Saved entries:
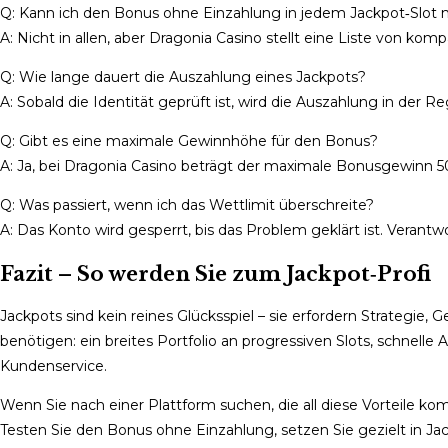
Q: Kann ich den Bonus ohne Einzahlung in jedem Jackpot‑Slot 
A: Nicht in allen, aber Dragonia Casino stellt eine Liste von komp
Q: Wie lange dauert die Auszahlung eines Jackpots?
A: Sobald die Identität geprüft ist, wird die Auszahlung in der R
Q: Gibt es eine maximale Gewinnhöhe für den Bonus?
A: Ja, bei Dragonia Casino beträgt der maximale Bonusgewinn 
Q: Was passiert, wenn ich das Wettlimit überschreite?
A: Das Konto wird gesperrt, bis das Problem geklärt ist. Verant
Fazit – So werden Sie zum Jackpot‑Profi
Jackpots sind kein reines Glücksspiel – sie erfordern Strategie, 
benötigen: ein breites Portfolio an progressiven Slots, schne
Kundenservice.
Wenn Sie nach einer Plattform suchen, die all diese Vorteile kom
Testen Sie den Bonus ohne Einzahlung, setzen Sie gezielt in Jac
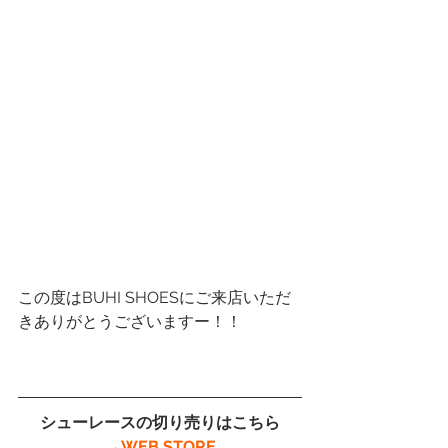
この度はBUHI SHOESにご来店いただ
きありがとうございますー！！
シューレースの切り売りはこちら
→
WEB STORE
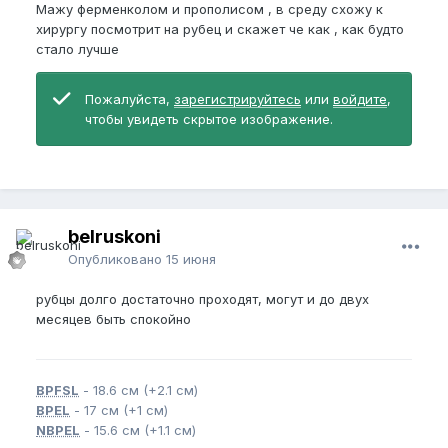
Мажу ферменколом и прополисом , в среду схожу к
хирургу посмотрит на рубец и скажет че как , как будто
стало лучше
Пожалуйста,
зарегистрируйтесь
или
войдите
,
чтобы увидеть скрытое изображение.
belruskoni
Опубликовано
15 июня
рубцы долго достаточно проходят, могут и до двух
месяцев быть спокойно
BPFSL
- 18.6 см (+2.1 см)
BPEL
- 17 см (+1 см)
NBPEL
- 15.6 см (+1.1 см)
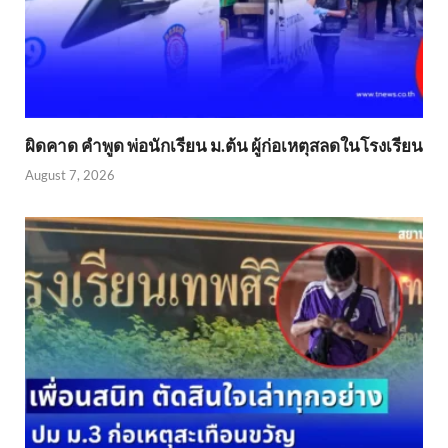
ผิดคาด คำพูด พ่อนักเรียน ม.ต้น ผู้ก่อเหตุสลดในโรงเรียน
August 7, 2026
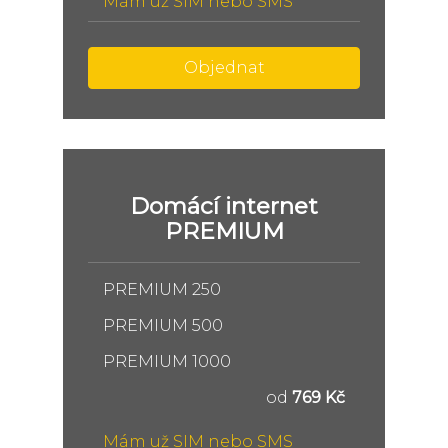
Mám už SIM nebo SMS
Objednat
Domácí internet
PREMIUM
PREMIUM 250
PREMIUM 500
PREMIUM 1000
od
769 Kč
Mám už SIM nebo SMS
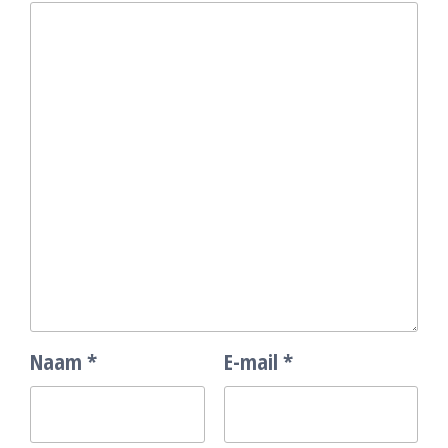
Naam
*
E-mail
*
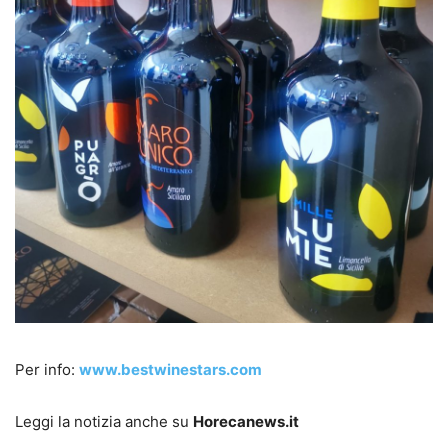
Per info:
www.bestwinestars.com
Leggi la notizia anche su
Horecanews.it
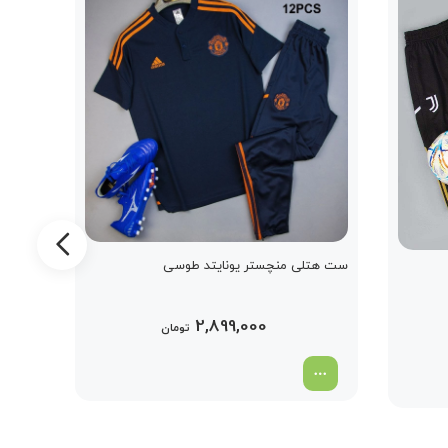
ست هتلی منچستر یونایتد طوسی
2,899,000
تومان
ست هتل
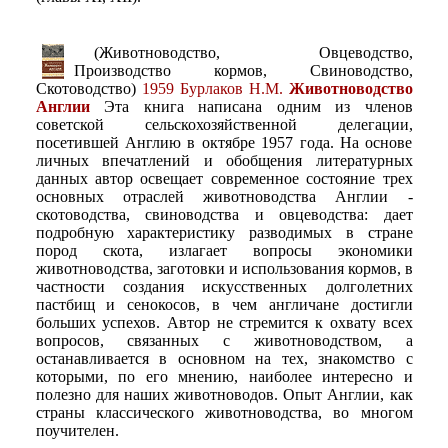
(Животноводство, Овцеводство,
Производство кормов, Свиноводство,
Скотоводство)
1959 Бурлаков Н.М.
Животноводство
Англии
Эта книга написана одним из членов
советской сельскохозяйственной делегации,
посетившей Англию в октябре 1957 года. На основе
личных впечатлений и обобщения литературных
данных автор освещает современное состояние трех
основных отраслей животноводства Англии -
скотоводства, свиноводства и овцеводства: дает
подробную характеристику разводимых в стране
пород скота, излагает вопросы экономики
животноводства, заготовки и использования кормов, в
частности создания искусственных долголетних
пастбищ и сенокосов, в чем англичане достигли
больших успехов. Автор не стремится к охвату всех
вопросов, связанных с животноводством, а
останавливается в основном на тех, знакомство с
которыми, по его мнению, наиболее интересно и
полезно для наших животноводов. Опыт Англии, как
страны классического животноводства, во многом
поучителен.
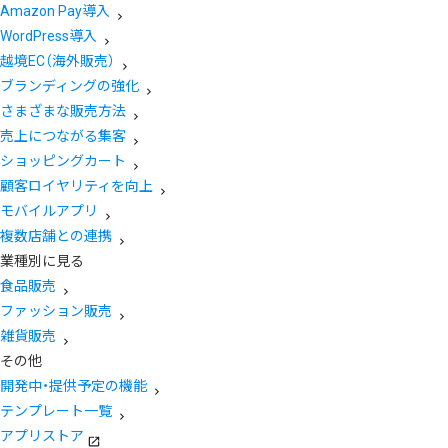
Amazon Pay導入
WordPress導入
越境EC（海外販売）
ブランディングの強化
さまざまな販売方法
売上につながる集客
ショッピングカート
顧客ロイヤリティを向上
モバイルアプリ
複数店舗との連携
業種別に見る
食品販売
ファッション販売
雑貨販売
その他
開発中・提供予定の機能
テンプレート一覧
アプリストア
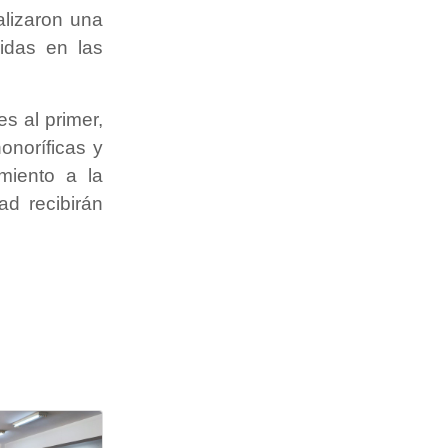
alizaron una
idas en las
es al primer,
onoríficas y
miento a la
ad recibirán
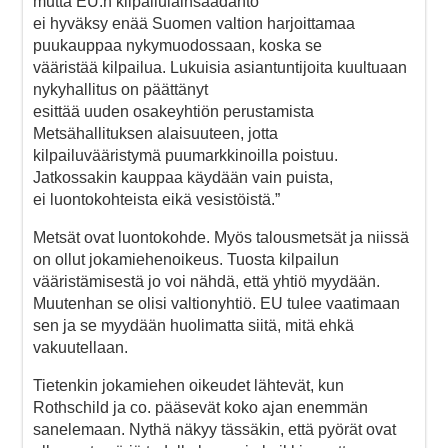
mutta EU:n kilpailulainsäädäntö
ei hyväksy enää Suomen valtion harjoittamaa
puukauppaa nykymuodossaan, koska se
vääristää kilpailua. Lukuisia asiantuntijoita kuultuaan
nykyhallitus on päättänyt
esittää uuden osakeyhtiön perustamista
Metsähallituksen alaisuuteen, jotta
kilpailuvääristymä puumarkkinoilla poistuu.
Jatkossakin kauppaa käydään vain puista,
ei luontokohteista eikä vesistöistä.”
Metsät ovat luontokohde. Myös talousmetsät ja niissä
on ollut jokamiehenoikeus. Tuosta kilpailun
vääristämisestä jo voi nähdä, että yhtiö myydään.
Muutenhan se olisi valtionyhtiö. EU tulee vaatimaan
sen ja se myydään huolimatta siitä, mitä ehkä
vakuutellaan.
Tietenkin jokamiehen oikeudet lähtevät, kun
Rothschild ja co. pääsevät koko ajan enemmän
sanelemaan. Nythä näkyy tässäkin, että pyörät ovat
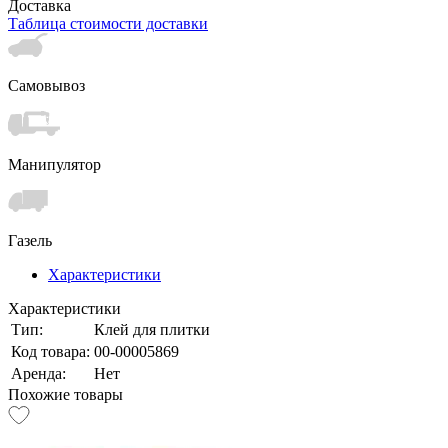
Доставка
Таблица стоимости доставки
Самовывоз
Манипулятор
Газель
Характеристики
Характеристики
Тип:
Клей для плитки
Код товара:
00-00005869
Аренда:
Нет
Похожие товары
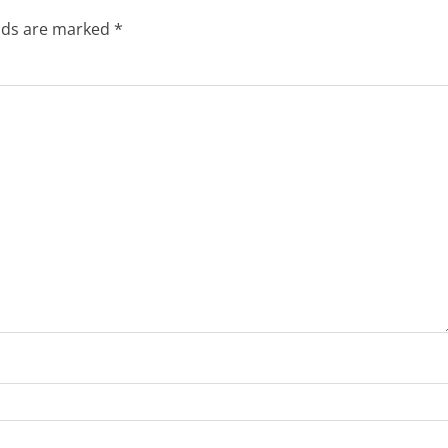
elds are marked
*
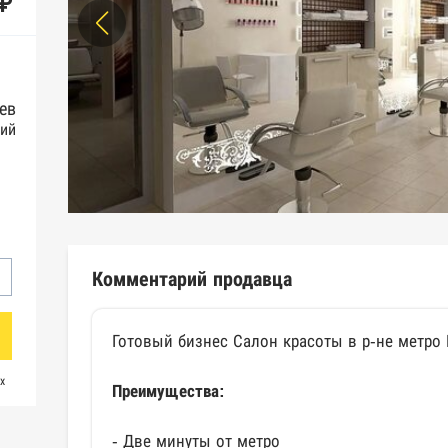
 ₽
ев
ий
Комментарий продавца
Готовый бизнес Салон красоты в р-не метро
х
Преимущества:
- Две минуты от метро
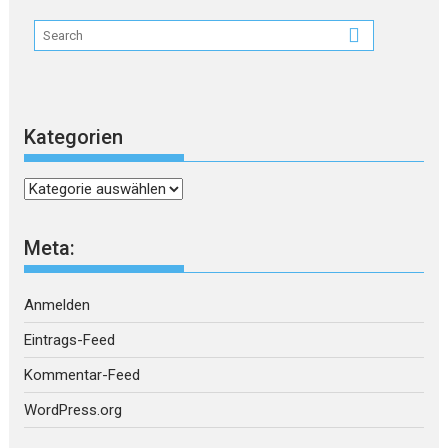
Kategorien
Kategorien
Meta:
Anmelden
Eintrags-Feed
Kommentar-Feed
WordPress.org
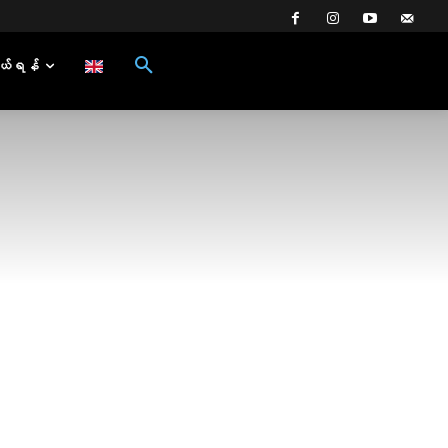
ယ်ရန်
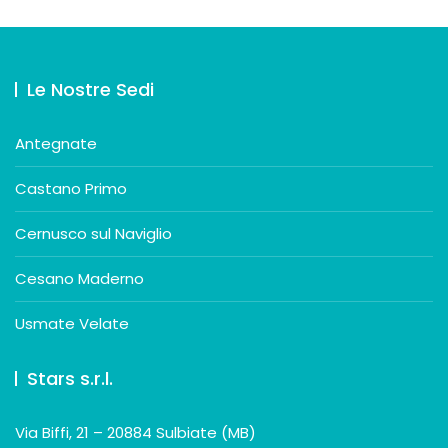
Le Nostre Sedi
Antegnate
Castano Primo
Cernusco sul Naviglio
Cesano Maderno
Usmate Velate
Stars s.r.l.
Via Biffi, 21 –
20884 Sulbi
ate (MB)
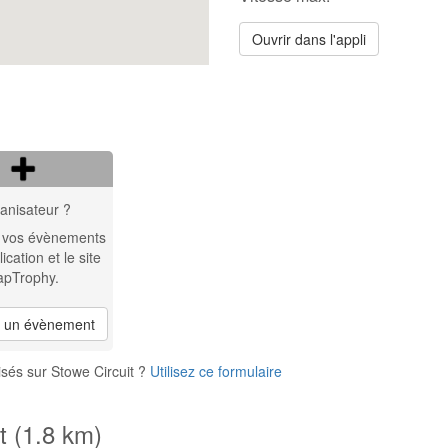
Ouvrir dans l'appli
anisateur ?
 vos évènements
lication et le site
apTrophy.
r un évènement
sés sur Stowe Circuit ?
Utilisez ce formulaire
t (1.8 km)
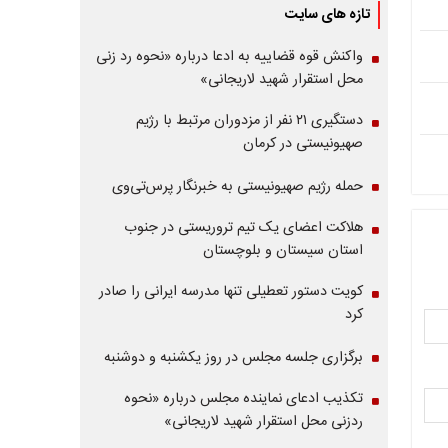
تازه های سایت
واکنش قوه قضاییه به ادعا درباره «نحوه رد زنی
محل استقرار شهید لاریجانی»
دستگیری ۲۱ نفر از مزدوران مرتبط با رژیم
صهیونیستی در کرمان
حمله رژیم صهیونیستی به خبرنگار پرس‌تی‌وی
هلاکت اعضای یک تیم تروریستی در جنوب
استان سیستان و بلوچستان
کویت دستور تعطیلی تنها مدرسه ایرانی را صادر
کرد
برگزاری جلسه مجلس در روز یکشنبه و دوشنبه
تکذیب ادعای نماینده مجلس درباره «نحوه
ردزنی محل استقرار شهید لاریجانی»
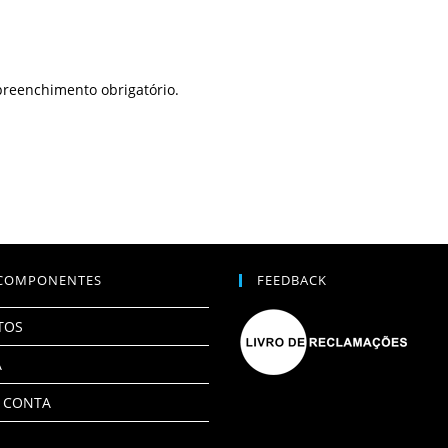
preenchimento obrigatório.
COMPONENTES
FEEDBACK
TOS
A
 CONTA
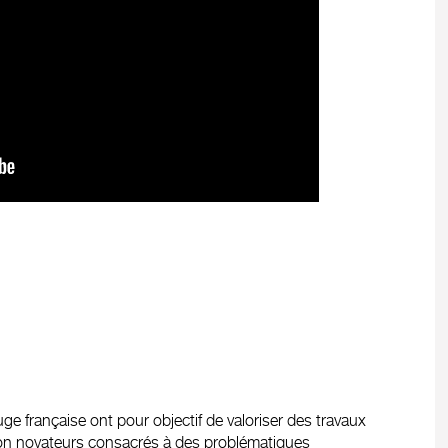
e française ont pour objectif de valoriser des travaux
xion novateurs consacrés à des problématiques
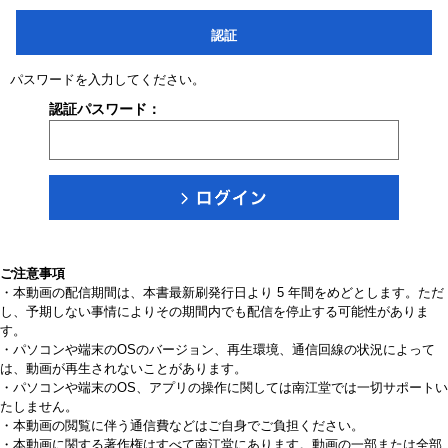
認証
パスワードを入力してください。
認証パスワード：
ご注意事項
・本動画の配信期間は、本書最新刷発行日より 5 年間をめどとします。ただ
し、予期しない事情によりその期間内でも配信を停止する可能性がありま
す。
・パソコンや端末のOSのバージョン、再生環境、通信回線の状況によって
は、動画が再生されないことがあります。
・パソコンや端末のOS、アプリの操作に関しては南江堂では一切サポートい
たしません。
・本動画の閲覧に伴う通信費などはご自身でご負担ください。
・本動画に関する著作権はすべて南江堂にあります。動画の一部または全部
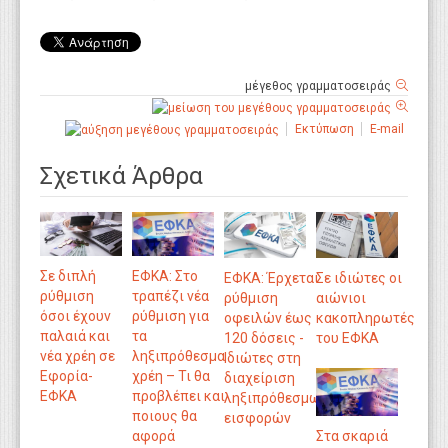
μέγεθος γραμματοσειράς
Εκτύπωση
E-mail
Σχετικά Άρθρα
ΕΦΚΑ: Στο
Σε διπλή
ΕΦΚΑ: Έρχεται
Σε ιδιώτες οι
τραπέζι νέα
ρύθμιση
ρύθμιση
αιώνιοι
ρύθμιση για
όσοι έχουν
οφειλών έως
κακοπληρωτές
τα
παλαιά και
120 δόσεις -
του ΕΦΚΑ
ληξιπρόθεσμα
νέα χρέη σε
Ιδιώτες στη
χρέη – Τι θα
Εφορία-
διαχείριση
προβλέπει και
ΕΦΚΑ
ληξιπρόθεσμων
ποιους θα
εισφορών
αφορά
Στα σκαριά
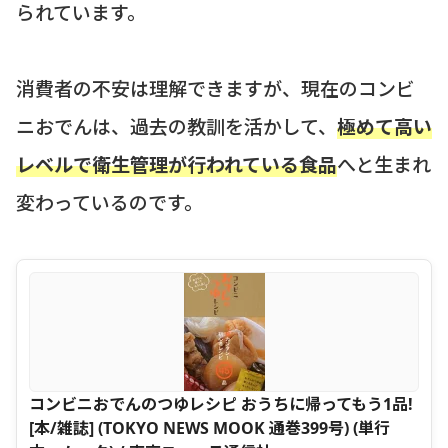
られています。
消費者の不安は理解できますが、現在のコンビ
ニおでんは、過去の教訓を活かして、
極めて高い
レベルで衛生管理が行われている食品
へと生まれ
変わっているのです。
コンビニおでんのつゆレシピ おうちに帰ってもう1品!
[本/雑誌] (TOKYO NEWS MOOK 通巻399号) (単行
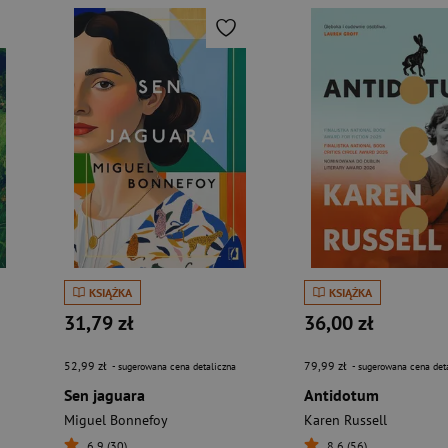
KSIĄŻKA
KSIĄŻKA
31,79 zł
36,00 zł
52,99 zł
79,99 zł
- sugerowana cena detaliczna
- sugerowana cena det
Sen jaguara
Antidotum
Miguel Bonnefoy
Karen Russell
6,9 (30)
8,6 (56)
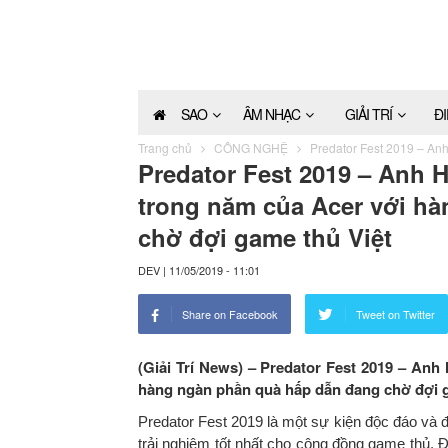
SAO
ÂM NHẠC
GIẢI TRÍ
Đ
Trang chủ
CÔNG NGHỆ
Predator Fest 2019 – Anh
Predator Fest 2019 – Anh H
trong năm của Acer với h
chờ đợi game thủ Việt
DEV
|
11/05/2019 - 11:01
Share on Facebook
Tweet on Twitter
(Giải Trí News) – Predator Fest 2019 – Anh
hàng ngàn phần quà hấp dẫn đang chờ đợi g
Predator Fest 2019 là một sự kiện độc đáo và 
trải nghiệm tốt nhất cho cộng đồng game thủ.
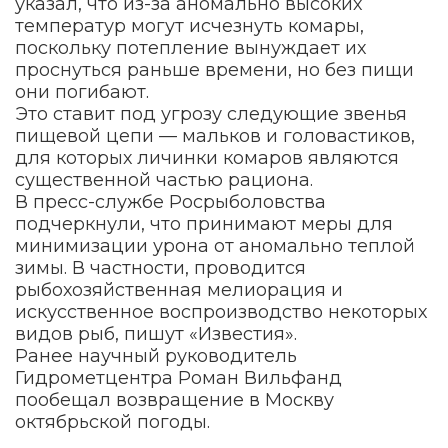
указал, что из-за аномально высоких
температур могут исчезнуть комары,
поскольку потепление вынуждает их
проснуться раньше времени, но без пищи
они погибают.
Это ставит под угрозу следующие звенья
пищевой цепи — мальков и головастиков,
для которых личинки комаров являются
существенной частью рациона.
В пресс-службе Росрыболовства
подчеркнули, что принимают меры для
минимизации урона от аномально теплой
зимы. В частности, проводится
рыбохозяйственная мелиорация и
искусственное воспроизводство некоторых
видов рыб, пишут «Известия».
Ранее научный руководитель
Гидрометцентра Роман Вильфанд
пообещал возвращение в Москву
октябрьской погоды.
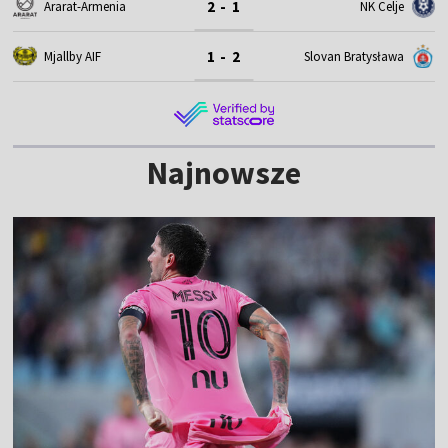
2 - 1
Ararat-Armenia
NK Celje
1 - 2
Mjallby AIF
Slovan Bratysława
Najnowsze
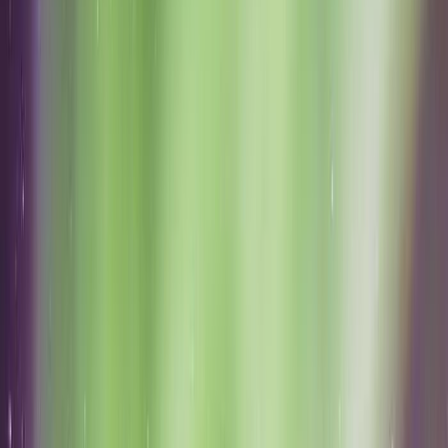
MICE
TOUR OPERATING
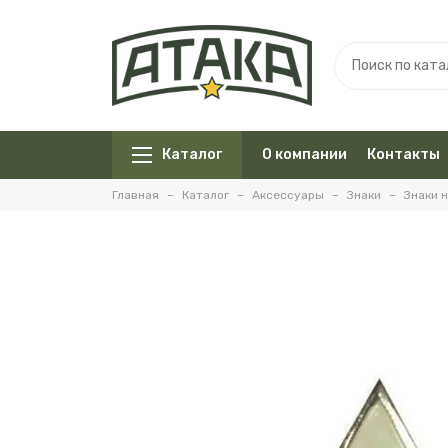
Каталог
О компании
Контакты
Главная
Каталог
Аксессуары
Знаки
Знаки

→ **Request**: From the saved entries above, copy out word for word the section that starts with the line containing "تازه های سایت" and ends with the line containing "trải nghiệm tốt nhất cho cộng đồng game thủ.", both ends included. Leave the pictures out of your answer.

→ **Answer box**:
تازه های سایت
واکنش قوه قضاییه به ادعا درباره «نحوه رد زنی
محل استقرار شهید لاریجانی»
دستگیری ۲۱ نفر از مزدوران مرتبط با رژیم
صهیونیستی در کرمان
حمله رژیم صهیونیستی به خبرنگار پرس‌تی‌وی
هلاکت اعضای یک تیم تروریستی در جنوب
استان سیستان و بلوچستان
کویت دستور تعطیلی تنها مدرسه ایرانی را صادر
کرد
برگزاری جلسه مجلس در روز یکشنبه و دوشنبه
تکذیب ادعای نماینده مجلس درباره «نحوه
ردزنی محل استقرار شهید لاریجانی»
preenchimento obrigatório.
COMPONENTES
FEEDBACK
TOS
A
 CONTA
e française ont pour objectif de valoriser des travaux
xion novateurs consacrés à des problématiques
認証
パスワードを入力してください。
認証パスワード：
ご注意事項
・本動画の配信期間は、本書最新刷発行日より 5 年間をめどとします。ただ
し、予期しない事情によりその期間内でも配信を停止する可能性がありま
す。
・パソコンや端末のOSのバージョン、再生環境、通信回線の状況によって
は、動画が再生されないことがあります。
・パソコンや端末のOS、アプリの操作に関しては南江堂では一切サポートい
たしません。
・本動画の閲覧に伴う通信費などはご自身でご負担ください。
・本動画に関する著作権はすべて南江堂にあります。動画の一部または全部
μέγεθος γραμματοσειράς
Εκτύπωση
E-mail
Σχετικά Άρθρα
ΕΦΚΑ: Στο
Σε διπλή
ΕΦΚΑ: Έρχεται
Σε ιδιώτες οι
τραπέζι νέα
ρύθμιση
ρύθμιση
αιώνιοι
ρύθμιση για
όσοι έχουν
οφειλών έως
κακοπληρωτές
τα
παλαιά και
120 δόσεις -
του ΕΦΚΑ
ληξιπρόθεσμα
νέα χρέη σε
Ιδιώτες στη
χρέη – Τι θα
Εφορία-
διαχείριση
προβλέπει και
ΕΦΚΑ
ληξιπρόθεσμων
ποιους θα
εισφορών
αφορά
Στα σκαριά
られています。
消費者の不安は理解できますが、現在のコンビ
ニおでんは、過去の教訓を活かして、
極めて高い
レベルで衛生管理が行われている食品
へと生まれ
変わっているのです。
コンビニおでんのつゆレシピ おうちに帰ってもう1品!
[本/雑誌] (TOKYO NEWS MOOK 通巻399号) (単行
KSIĄŻKA
KSIĄŻKA
31,79 zł
36,00 zł
52,99 zł
79,99 zł
- sugerowana cena detaliczna
- sugerowana cena det
Sen jaguara
Antidotum
Miguel Bonnefoy
Karen Russell
6,9 (30)
8,6 (56)
SAO
ÂM NHẠC
GIẢI TRÍ
Đ
Trang chủ
CÔNG NGHỆ
Predator Fest 2019 – Anh
Predator Fest 2019 – Anh H
trong năm của Acer với h
chờ đợi game thủ Việt
DEV
|
11/05/2019 - 11:01
Share on Facebook
Tweet on Twitter
(Giải Trí News) – Predator Fest 2019 – Anh
hàng ngàn phần quà hấp dẫn đang chờ đợi g
Predator Fest 2019 là một sự kiện độc đáo và 
trải nghiệm tốt nhất cho cộng đồng game thủ.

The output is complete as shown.